◆ **WORK TO COMPLETE**:
- A) In the hospital privacy article below, how long will the Office of Civil Rights monitor New York Presbyterian?
- B) Decide whether each statement agrees with the hospital privacy article below. Answer yes or no for each, and quote the deciding words. (i) The court dismissed ABC News as a defendant against the emotional distress claims. (ii) The show did not blur Mark Chanko's face. (iii) "NY Med" first aired in 2014.

◆ **EXCERPTED PASSAGE**:
In addition to the $2.2 million settlement for potential violations, New York Presbyterian agreed to a "comprehensive corrective action plan" and to be monitored for two years by the Office of Civil Rights to make sure the hospital complies with federal rules, commonly called HIPAA, that protect the privacy of patient health records.
The ABC crew was at the hospital in April 2011 to obtain footage for the show "NY Med," an eight-part ABC News series that aired in 2012, and then again with new episodes in 2014.
The Office of Civil Rights said that it it received a complaint against the hospital in 2013 about filming that was done on April 28, 2011.
That is the same date that a Manhattan man named Mark Chanko was filmed while dying at the hospital after being hit by a garbage truck, according to a cease and desist letter Chanko's son sent to the hospital in 2012, which is on the ProPublica news site.
Chanko's son Kenneth complained to HHS about HIPAA violations by the hospital after his mother, Mark's widow recognized her dying husband while watching an episode of NY Med even though Mark's face had been blurred by the show, the New York Times reported last year. ABC later scrubbed "the segment involving Mr. Chanko from its website, DVDs and future viewings," the Times reported.
Last month, the highest appeals court in New York State allowed the Chanko family's suit against New York Presbyterian, which alleges a breach of patient-doctor confidentiality, to proceed. But the court dismissed ABC News as a defendant against claims of intentional infliction of emotional distress.
HHS's Office of Civil Rights found that New York Presbyterian "failed to safeguard protected health information and allowed ABC film crews virtually unfettered access to its health care facility."
That access effectively created "an environment where [protected health information] could not be protected from impermissible disclosure to the ABC film crew and staff."

◆ **EXCERPTED RECORDS**:
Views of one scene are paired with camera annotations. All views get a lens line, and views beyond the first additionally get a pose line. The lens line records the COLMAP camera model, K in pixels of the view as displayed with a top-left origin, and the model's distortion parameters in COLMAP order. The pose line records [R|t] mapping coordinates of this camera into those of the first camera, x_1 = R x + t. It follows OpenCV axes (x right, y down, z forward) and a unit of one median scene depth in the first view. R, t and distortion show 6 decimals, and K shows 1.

--

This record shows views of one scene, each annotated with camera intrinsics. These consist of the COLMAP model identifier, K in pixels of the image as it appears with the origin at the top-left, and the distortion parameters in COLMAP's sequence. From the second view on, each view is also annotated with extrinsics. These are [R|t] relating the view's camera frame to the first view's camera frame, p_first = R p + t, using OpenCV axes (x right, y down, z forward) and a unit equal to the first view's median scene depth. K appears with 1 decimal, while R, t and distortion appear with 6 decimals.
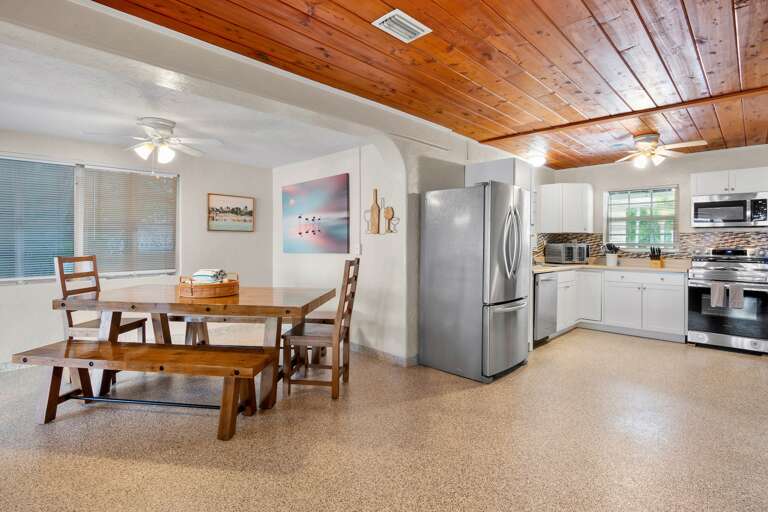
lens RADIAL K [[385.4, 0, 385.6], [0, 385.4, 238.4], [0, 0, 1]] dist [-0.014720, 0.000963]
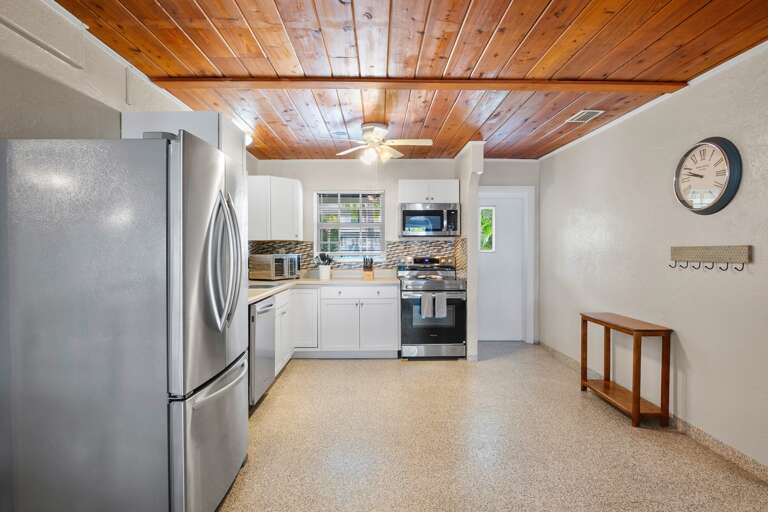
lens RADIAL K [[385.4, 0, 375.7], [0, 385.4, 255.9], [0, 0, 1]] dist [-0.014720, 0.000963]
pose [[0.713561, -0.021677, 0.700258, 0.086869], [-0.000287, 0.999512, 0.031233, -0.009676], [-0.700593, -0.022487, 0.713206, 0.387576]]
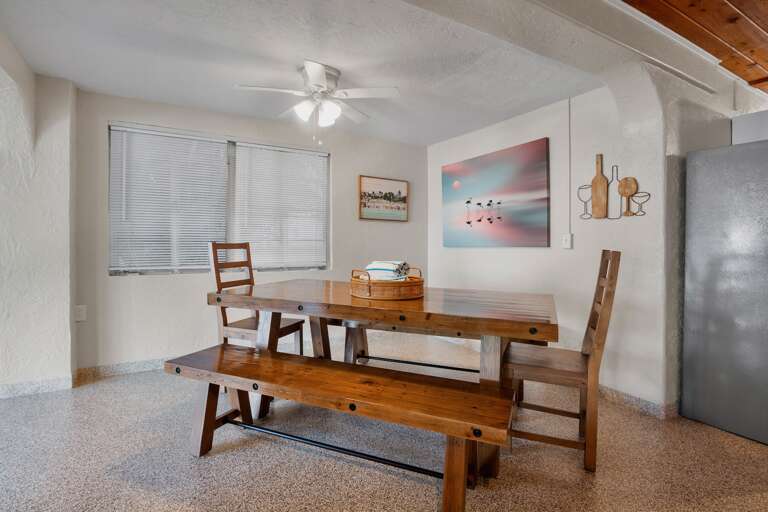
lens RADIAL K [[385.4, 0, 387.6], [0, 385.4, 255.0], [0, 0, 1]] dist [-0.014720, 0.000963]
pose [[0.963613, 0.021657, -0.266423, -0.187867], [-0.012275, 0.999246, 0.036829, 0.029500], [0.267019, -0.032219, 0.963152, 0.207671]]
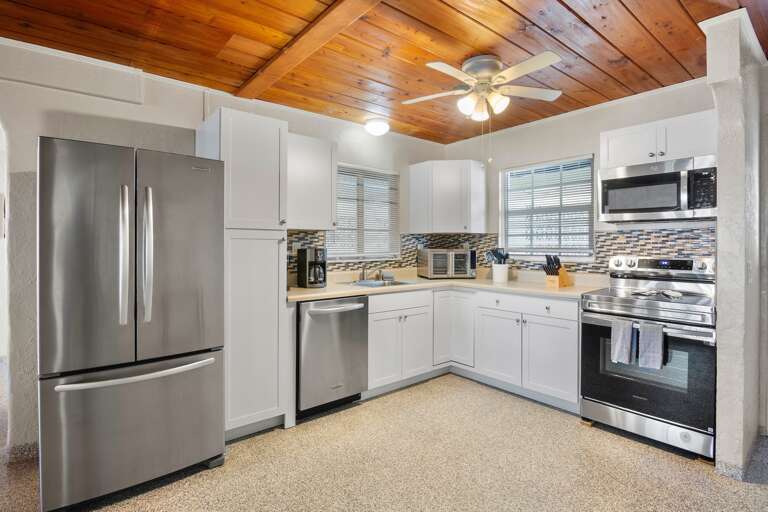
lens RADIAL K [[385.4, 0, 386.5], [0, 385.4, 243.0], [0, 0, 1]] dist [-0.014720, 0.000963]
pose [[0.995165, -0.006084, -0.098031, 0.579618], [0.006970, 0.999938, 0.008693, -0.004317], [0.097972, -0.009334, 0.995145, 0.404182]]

◆ **SOLUTION SET**:
- A) Two years.

- B)
(i) Yes: "But the court dismissed ABC News as a defendant against claims of intentional infliction of emotional distress."
(ii) No: "even though Mark's face had been blurred by the show"
(iii) No: "an eight-part ABC News series that aired in 2012, and then again with new episodes in 2014"